## [EXERCISE MATERIALS]
^^^^^^^^^^^^^^^^

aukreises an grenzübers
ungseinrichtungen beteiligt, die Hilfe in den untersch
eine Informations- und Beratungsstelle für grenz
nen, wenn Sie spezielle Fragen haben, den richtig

^^^^^^^^^^^^^^^^

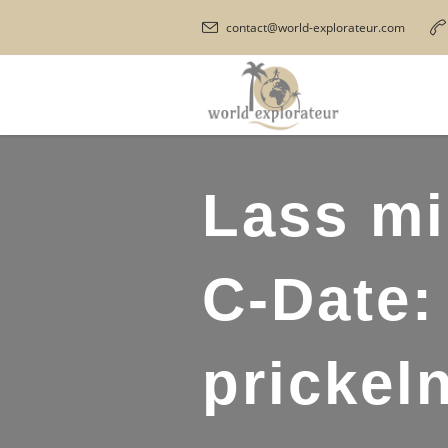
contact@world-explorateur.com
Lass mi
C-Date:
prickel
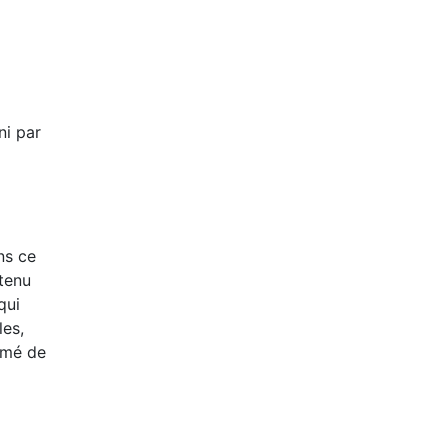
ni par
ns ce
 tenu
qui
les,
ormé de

^^^^^^^^^^^^^^^^

## [WHAT TO DO]
Write out again, without any changes, the lines of the records from the one containing "aukreises an grenzübers" through the one containing "nen, wenn Sie", including both of those lines.

## [RESPONSE FOR THIS EXERCISE]
aukreises an grenzübers
ungseinrichtungen beteiligt, die Hilfe in den untersch
eine Informations- und Beratungsstelle für grenz
nen, wenn Sie spezielle Fragen haben, den richtig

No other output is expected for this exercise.